-- What to do --
For this exercise, restate every line below word for word and drop the images.

-- Extracted material --
★ ★ ★ ★ ★

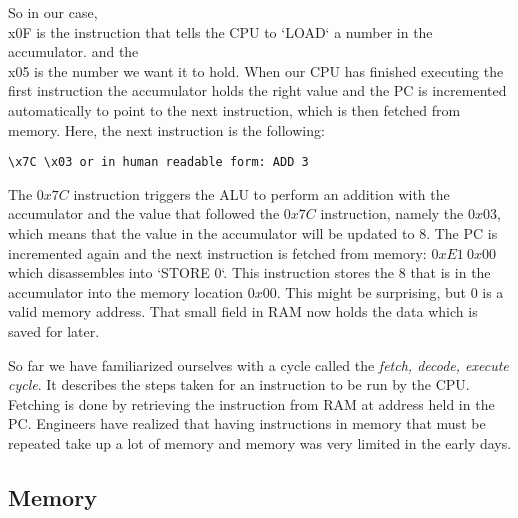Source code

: So in our case, \\x0F is the instruction that tells the CPU to `LOAD` a number in the accumulator.
and the \\x05 is the number we want it to hold. When our CPU has finished executing the first
instruction the accumulator holds the right value and the PC is incremented automatically to point
to the next instruction, which is then fetched from memory. Here, the next instruction is the
following:

\begin{lstlisting}
\x7C \x03 or in human readable form: ADD 3
\end{lstlisting}

The $0x7C$ instruction triggers the ALU to perform an addition with the accumulator and
the value that followed the $0x7C$ instruction, namely the $0x03$, which means that the value
in the accumulator will be updated to 8. The PC is incremented again and the next instruction is
fetched from memory: $0xE1\ 0x00$ which disassembles into `STORE 0`. This instruction stores the 8 
that is in the accumulator into the memory location $0x00$. This might be surprising, but 0 is a
valid memory address. That small field in RAM now holds the data which is saved for later.

So far we have familiarized ourselves with a cycle called the \textit{fetch, decode, execute cycle}. It 
describes the steps taken for an instruction to be run by the CPU. Fetching is done by retrieving
the instruction from RAM at address held in the PC. Engineers have realized that having instructions in memory that must be repeated take up a lot of memory
and memory was very limited in the early days.

\subsection{Memory}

★ ★ ★ ★ ★

-- Task result --
Source code

: So in our case, \\x0F is the instruction that tells the CPU to `LOAD` a number in the accumulator.
and the \\x05 is the number we want it to hold. When our CPU has finished executing the first
instruction the accumulator holds the right value and the PC is incremented automatically to point
to the next instruction, which is then fetched from memory. Here, the next instruction is the
following:

\begin{lstlisting}
\x7C \x03 or in human readable form: ADD 3
\end{lstlisting}

The $0x7C$ instruction triggers the ALU to perform an addition with the accumulator and
the value that followed the $0x7C$ instruction, namely the $0x03$, which means that the value
in the accumulator will be updated to 8. The PC is incremented again and the next instruction is
fetched from memory: $0xE1\ 0x00$ which disassembles into `STORE 0`. This instruction stores the 8 
that is in the accumulator into the memory location $0x00$. This might be surprising, but 0 is a
valid memory address. That small field in RAM now holds the data which is saved for later.

So far we have familiarized ourselves with a cycle called the \textit{fetch, decode, execute cycle}. It 
describes the steps taken for an instruction to be run by the CPU. Fetching is done by retrieving
the instruction from RAM at address held in the PC. Engineers have realized that having instructions in memory that must be repeated take up a lot of memory
and memory was very limited in the early days.

\subsection{Memory}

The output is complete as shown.